The present invention provides a pharmaceutical carrier for providing magnetic particles, rod-shaped light absorbing particles and a drug through a drug carrier to achieve magnetic target, photothermal therapy and drug release.

The present invention provides a drug carrier for rapidly absorbing heat by absorbing light energy of two wavelengths through the rod-shaped light to generate a photothermal treatment effect to increase the rate of heat generation.

The present invention provides a pharmaceutical carrier for dispersing a carrier portion through the absorption of heat by absorption of light by the rod-shaped light absorbing particles, thereby releasing the drug.
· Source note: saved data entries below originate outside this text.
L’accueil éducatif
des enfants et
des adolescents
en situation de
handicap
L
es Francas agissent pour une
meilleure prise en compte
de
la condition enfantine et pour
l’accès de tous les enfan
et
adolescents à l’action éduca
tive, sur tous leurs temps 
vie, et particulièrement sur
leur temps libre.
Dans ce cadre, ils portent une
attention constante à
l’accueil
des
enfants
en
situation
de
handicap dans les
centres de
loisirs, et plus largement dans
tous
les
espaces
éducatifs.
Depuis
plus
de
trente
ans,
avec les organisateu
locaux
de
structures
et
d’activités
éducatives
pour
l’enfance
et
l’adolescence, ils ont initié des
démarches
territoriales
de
Therefore, it is not necessary to use a high-strength magnetic field to generate a magnetocaloric effect to disintegrate the carrier, and to avoid the influence of a high-intensity magnetic field on other auxiliary electronic devices in the body.
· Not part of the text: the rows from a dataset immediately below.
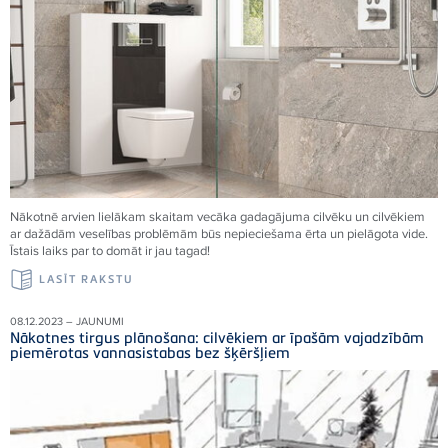
Nākotnē arvien lielākam skaitam vecāka gadagājuma cilvēku un cilvēkiem
ar dažādām veselības problēmām būs nepieciešama ērta un pielāgota vide.
Īstais laiks par to domāt ir jau tagad!
LASĪT RAKSTU
08.12.2023 – JAUNUMI
Nākotnes tirgus plānošana: cilvēkiem ar īpašām vajadzībām
piemērotas vannasistabas bez šķēršļiem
While the invention has been described in connection with the preferred embodiments described above, it is not intended to limit the scope of the invention. The technical scope of the invention is protected, and therefore the scope of the invention is defined by the scope of the appended claims.

〔this invention〕

1‧‧‧ drug carrier

11‧‧‧ Carrier Department

12‧‧‧Magnetic particles

13‧‧‧ rod-shaped light absorbing particles

14‧‧‧ drugs

L‧‧‧ rod length

R‧‧‧ rod diameter

Figure 1 is a perspective view showing the structure of a drug carrier in accordance with a preferred embodiment of the present invention.

Fig. 2 is a diagram showing the analysis of a non-invasive live imaging system before the administration of the drug carrier of the present invention.

Fig. 3 is a diagram showing the analysis of a non-invasive live imaging system after the mouse was administered the drug carrier of the present invention.

Figure 4: Non-invasive live imaging system analysis of mice after exposure to near-infrared light for photothermal therapy and drug release.

1. . . Drug carrier

11. . . Carrier department

12. . . Magnetic particle

13. . . Rod light absorbing particle

14. . . drug

L. . . Rod length

R. . . Rod diameter

Claims (6)

A pharmaceutical carrier comprising: a carrier portion comprising polyethylene glycol (PEG), polylactide (PLA), polyglycolide (PGA), polycaprolactone (PCL), polymethacrylic acid a methyl ester (PMMA) or a copolymer of the materials; a magnetic particle embedded in the carrier portion, the magnetic particle being made of cobalt, nickel, cobalt oxide or nickel oxide; a rod-shaped light absorption The particles are embedded in the carrier portion for absorbing light to generate thermal energy. The rod-shaped light absorbing particles are made of gold, platinum or silver; and a drug is embedded in the carrier portion. The pharmaceutical carrier according to claim 1, wherein the rod-shaped light absorbing particles have a rod length/rod diameter of 2 to 5. The pharmaceutical carrier according to claim 1, wherein the magnetic particles are made of a material having superparamagnetism. The pharmaceutical carrier according to claim 1, wherein the magnetic particles have a particle diameter of 5 to 50 nm. The pharmaceutical carrier according to claim 1, wherein the carrier portion has a particle diameter of 50 to 500 nm. The pharmaceutical carrier according to claim 1, wherein the drug is an anticancer drug.